He sounds quite annoying.

GrumpleMe · 26/05/2015 12:35

There are two separate issues here: your self-esteem, and his behaviour.

A person with healthy self esteem would see this behaviour and decide it was unacceptable because they deserve better.

You see it and think that although it upsets you, you DON'T deserve better and probably won't get better treatment from anyone else.

You see what he says/does and worry about what that says about you. It doesn't say anything about you, because this behaviour is not acceptable for anyone.

Please, please, please work on your feelings of value and worth.

Self esteem is NOT about how clever or beautiful or funny or talented you are. Self esteem is about what treatment you are willing to accept from other people.

FolkGirl · 26/05/2015 15:14

I find all of this so hard. :(

I know how I want to be treated, but you're right, I don't think I have the right to expect it of anyone.

My mother did do a number on me. It doesn't help that I understand why, the impact was the same. I've said on here many times the things she's said. In a nutshell, I was brought up to believe that my only worth lay in how attractive I would be to a man and I wasn't attractive. So I had no worth. It was all the time - you'll never get a boyfriend if you bite your nails; you won't get a husband if you can't cook; no man will ever want you if you

Even traits that are considered attractive (e.g.small waist) were criticised. You have a tiny waist, it just makes your bum look bigger. My whole physical appearance was criticised. All the time.

Personality etc didn't count for anything and I was regularly told I should be more like the worst thing is, the classmates I was compared unfavourably to (and one in particular) weren't as clever, or hard working or well behaved as me. They smoked and drank and lied about going to parties at secondary school. Nothing major, just standard teen stuff. Whereas I worked hard, had glowing school reports, rarely went out... so it wasn't even that. But they were all pretty. And that was all that counted.

*Dataset extract:*
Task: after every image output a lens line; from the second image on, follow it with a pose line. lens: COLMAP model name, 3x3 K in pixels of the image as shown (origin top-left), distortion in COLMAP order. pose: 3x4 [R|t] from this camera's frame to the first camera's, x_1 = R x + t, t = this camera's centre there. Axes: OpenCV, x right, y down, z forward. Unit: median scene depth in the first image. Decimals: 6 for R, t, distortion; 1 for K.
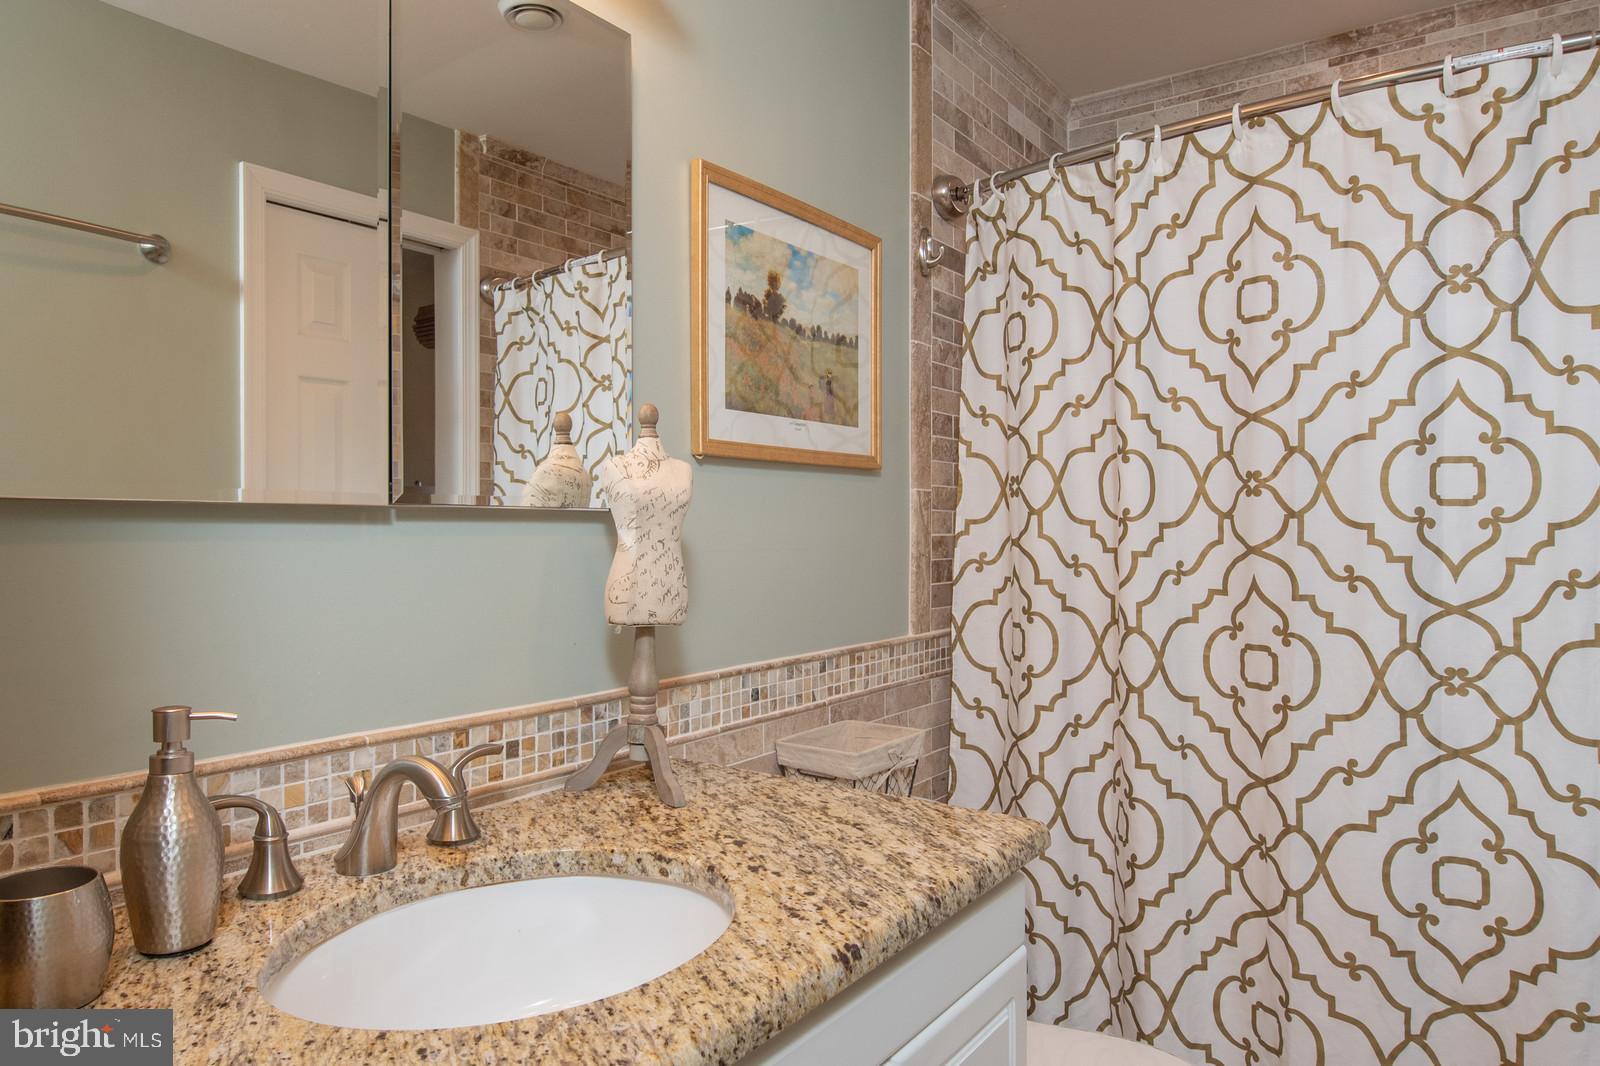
lens RADIAL K [[990.7, 0, 800.0], [0, 990.7, 533.0], [0, 0, 1]] dist [-0.008326, -0.001526]
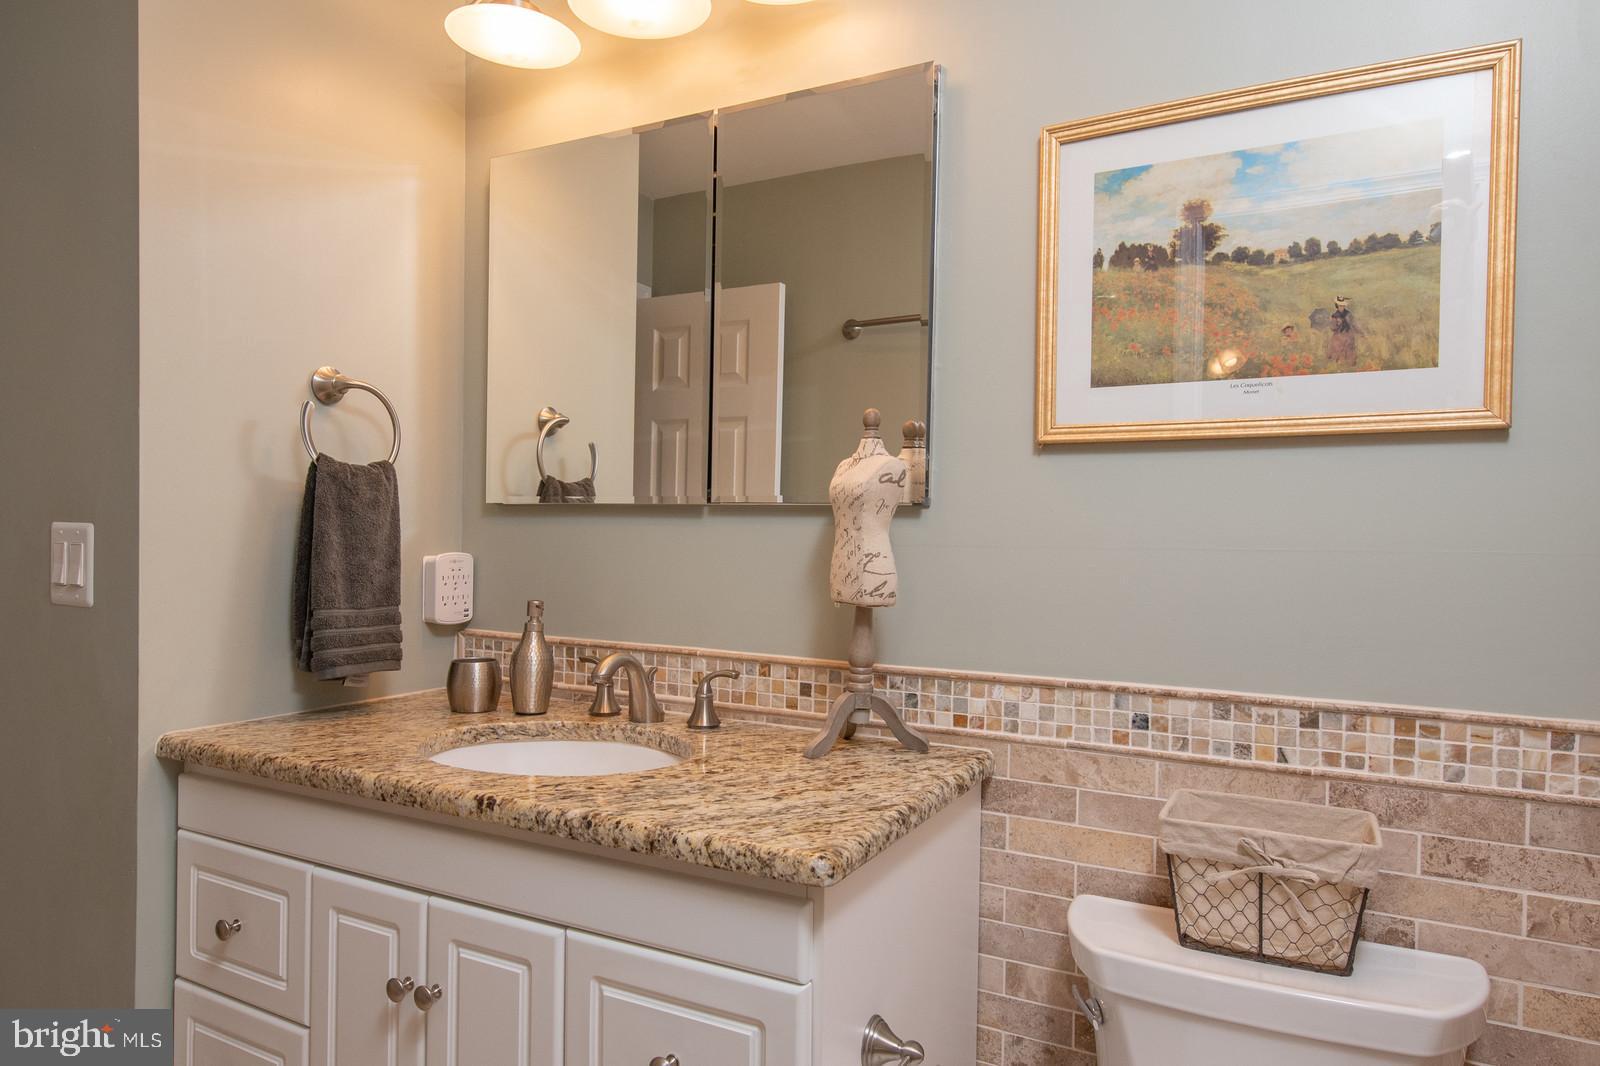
lens RADIAL K [[1004.9, 0, 797.7], [0, 1004.9, 555.8], [0, 0, 1]] dist [0.015419, -0.000099]
pose [[0.150875, 0.023933, -0.988263, 1.004267], [-0.020466, 0.999568, 0.021083, 0.014302], [0.988341, 0.017045, 0.151300, 0.778537]]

*Questions:*
a – Copy the part of the forum thread from "GrumpleMe · 26/05/2015" to "they deserve better.", keeping every word and mark unchanged.
b – Summarize the forum thread in two sentences.

*Solutions to the problems:*
a –
GrumpleMe · 26/05/2015 12:35

There are two separate issues here: your self-esteem, and his behaviour.

A person with healthy self esteem would see this behaviour and decide it was unacceptable because they deserve better.

b – GrumpleMe says the behavior described is unacceptable for anyone and that self-esteem is about what treatment a person is willing to accept from others, not about cleverness, beauty or talent. FolkGirl replies that a mother who constantly criticized FolkGirl's appearance taught that the only worth lay in being attractive to a man, and that FolkGirl now doesn't feel entitled to expect good treatment from anyone.